# DATA FOR THE TASK:
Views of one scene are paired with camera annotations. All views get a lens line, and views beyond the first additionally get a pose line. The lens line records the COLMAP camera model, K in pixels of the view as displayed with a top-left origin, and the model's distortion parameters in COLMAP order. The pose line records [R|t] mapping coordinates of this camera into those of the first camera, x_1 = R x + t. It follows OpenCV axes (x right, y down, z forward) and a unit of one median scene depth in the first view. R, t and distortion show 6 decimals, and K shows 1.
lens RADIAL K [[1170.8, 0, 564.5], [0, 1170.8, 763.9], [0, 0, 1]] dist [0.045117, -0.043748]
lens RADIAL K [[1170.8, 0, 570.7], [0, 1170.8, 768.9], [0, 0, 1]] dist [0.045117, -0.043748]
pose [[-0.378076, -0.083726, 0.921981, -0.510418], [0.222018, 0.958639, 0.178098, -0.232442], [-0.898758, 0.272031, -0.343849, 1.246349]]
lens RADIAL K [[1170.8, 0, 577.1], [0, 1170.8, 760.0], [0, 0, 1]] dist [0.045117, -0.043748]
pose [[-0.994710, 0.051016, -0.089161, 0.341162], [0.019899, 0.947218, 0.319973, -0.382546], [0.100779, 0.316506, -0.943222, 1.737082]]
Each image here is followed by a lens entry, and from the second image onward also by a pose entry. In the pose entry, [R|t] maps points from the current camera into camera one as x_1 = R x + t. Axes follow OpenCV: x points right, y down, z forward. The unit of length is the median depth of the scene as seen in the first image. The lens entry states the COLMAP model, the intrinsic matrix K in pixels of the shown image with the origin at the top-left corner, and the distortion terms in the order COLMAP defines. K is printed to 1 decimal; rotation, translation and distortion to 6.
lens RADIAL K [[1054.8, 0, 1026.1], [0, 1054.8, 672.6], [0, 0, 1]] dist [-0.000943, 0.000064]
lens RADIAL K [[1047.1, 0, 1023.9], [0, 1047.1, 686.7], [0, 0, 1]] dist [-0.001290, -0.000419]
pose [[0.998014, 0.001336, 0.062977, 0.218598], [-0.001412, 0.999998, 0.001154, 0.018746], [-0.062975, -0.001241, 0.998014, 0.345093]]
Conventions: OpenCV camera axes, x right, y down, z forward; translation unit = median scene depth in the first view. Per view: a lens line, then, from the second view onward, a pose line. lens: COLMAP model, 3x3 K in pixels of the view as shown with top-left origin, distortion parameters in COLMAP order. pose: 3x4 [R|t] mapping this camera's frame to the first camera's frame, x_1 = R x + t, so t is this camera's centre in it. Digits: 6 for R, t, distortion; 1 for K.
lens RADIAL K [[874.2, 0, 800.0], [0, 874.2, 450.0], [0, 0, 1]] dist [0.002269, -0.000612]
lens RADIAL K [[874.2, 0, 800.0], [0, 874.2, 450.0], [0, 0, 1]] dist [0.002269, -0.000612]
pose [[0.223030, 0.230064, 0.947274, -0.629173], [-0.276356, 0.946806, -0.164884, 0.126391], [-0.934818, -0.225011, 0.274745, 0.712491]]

# EXERCISE:
Retype every line of the records above verbatim, keeping each character and number unchanged.

# ANSWER BOX:
Views of one scene are paired with camera annotations. All views get a lens line, and views beyond the first additionally get a pose line. The lens line records the COLMAP camera model, K in pixels of the view as displayed with a top-left origin, and the model's distortion parameters in COLMAP order. The pose line records [R|t] mapping coordinates of this camera into those of the first camera, x_1 = R x + t. It follows OpenCV axes (x right, y down, z forward) and a unit of one median scene depth in the first view. R, t and distortion show 6 decimals, and K shows 1.
lens RADIAL K [[1170.8, 0, 564.5], [0, 1170.8, 763.9], [0, 0, 1]] dist [0.045117, -0.043748]
lens RADIAL K [[1170.8, 0, 570.7], [0, 1170.8, 768.9], [0, 0, 1]] dist [0.045117, -0.043748]
pose [[-0.378076, -0.083726, 0.921981, -0.510418], [0.222018, 0.958639, 0.178098, -0.232442], [-0.898758, 0.272031, -0.343849, 1.246349]]
lens RADIAL K [[1170.8, 0, 577.1], [0, 1170.8, 760.0], [0, 0, 1]] dist [0.045117, -0.043748]
pose [[-0.994710, 0.051016, -0.089161, 0.341162], [0.019899, 0.947218, 0.319973, -0.382546], [0.100779, 0.316506, -0.943222, 1.737082]]
Each image here is followed by a lens entry, and from the second image onward also by a pose entry. In the pose entry, [R|t] maps points from the current camera into camera one as x_1 = R x + t. Axes follow OpenCV: x points right, y down, z forward. The unit of length is the median depth of the scene as seen in the first image. The lens entry states the COLMAP model, the intrinsic matrix K in pixels of the shown image with the origin at the top-left corner, and the distortion terms in the order COLMAP defines. K is printed to 1 decimal; rotation, translation and distortion to 6.
lens RADIAL K [[1054.8, 0, 1026.1], [0, 1054.8, 672.6], [0, 0, 1]] dist [-0.000943, 0.000064]
lens RADIAL K [[1047.1, 0, 1023.9], [0, 1047.1, 686.7], [0, 0, 1]] dist [-0.001290, -0.000419]
pose [[0.998014, 0.001336, 0.062977, 0.218598], [-0.001412, 0.999998, 0.001154, 0.018746], [-0.062975, -0.001241, 0.998014, 0.345093]]
Conventions: OpenCV camera axes, x right, y down, z forward; translation unit = median scene depth in the first view. Per view: a lens line, then, from the second view onward, a pose line. lens: COLMAP model, 3x3 K in pixels of the view as shown with top-left origin, distortion parameters in COLMAP order. pose: 3x4 [R|t] mapping this camera's frame to the first camera's frame, x_1 = R x + t, so t is this camera's centre in it. Digits: 6 for R, t, distortion; 1 for K.
lens RADIAL K [[874.2, 0, 800.0], [0, 874.2, 450.0], [0, 0, 1]] dist [0.002269, -0.000612]
lens RADIAL K [[874.2, 0, 800.0], [0, 874.2, 450.0], [0, 0, 1]] dist [0.002269, -0.000612]
pose [[0.223030, 0.230064, 0.947274, -0.629173], [-0.276356, 0.946806, -0.164884, 0.126391], [-0.934818, -0.225011, 0.274745, 0.712491]]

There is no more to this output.